- [THE TASK]
Copy the records that follow exactly as written, but not their pictures.

- [PROVIDED MATERIAL]
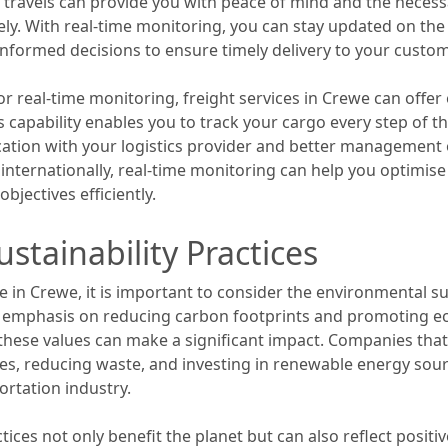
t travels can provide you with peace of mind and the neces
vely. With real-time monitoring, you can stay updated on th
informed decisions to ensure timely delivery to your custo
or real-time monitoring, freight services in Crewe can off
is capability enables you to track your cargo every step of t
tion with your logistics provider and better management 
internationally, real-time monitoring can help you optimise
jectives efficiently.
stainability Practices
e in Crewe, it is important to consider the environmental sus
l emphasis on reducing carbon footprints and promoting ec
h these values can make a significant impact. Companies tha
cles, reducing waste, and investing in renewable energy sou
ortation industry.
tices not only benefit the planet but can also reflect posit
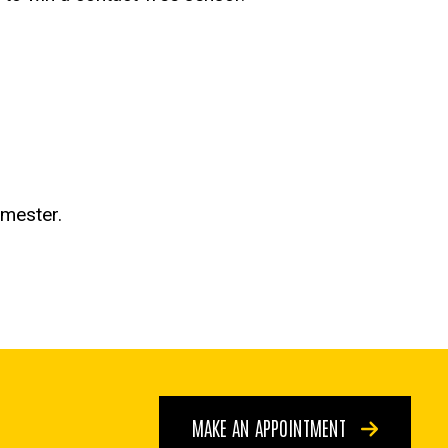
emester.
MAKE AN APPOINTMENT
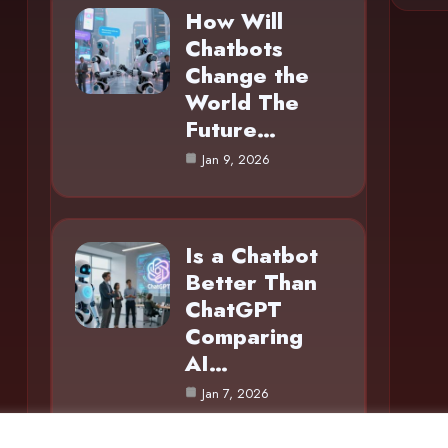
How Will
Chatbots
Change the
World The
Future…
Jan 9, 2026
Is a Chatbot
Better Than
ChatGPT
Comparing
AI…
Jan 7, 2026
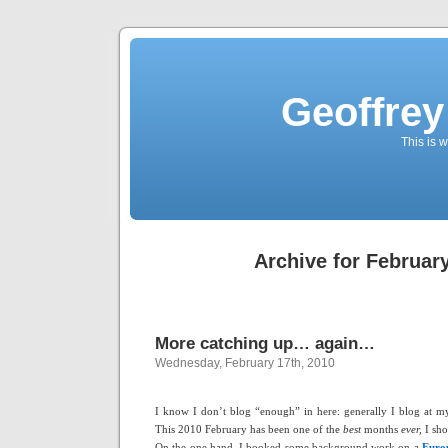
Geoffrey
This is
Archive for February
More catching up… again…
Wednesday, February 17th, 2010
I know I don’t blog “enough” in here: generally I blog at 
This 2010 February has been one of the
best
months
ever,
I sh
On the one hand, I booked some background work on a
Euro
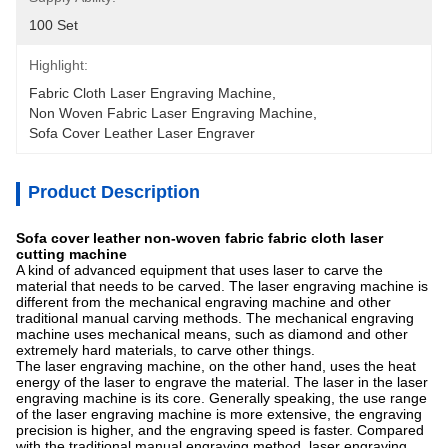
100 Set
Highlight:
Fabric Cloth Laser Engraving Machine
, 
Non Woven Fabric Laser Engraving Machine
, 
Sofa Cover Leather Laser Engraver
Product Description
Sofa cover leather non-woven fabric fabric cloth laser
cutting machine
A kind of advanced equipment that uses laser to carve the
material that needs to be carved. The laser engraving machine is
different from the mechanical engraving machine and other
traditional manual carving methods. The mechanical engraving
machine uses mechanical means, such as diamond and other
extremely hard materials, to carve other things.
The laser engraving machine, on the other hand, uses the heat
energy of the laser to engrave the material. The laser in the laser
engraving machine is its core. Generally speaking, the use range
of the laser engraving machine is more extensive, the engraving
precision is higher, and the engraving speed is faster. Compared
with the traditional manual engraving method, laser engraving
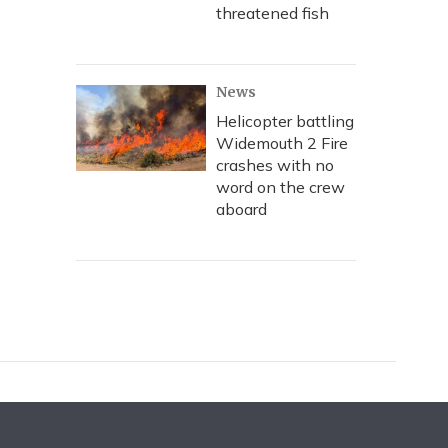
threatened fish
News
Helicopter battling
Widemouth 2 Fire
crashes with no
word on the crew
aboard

- [WORKED SOLUTION]
t travels can provide you with peace of mind and the neces
vely. With real-time monitoring, you can stay updated on th
informed decisions to ensure timely delivery to your custo
or real-time monitoring, freight services in Crewe can off
is capability enables you to track your cargo every step of t
tion with your logistics provider and better management 
internationally, real-time monitoring can help you optimise
jectives efficiently.
stainability Practices
e in Crewe, it is important to consider the environmental sus
l emphasis on reducing carbon footprints and promoting ec
h these values can make a significant impact. Companies tha
cles, reducing waste, and investing in renewable energy sou
ortation industry.
tices not only benefit the planet but can also reflect posit
emester.
MAKE AN APPOINTMENT
How Will
Chatbots
Change the
World The
Future…
Jan 9, 2026
Is a Chatbot
Better Than
ChatGPT
Comparing
AI…
Jan 7, 2026
Geoffrey
This is
Archive for February
More catching up… again…
Wednesday, February 17th, 2010
I know I don’t blog “enough” in here: generally I blog at 
This 2010 February has been one of the
best
months
ever,
I sh
On the one hand, I booked some background work on a
Euro
100 Set
Highlight:
Fabric Cloth Laser Engraving Machine
, 
Non Woven Fabric Laser Engraving Machine
, 
Sofa Cover Leather Laser Engraver
Product Description
Sofa cover leather non-woven fabric fabric cloth laser
cutting machine
A kind of advanced equipment that uses laser to carve the
material that needs to be carved. The laser engraving machine is
different from the mechanical engraving machine and other
traditional manual carving methods. The mechanical engraving
machine uses mechanical means, such as diamond and other
extremely hard materials, to carve other things.
The laser engraving machine, on the other hand, uses the heat
energy of the laser to engrave the material. The laser in the laser
engraving machine is its core. Generally speaking, the use range
of the laser engraving machine is more extensive, the engraving
precision is higher, and the engraving speed is faster. Compared
with the traditional manual engraving method, laser engraving
threatened fish
News
Helicopter battling
Widemouth 2 Fire
crashes with no
word on the crew
aboard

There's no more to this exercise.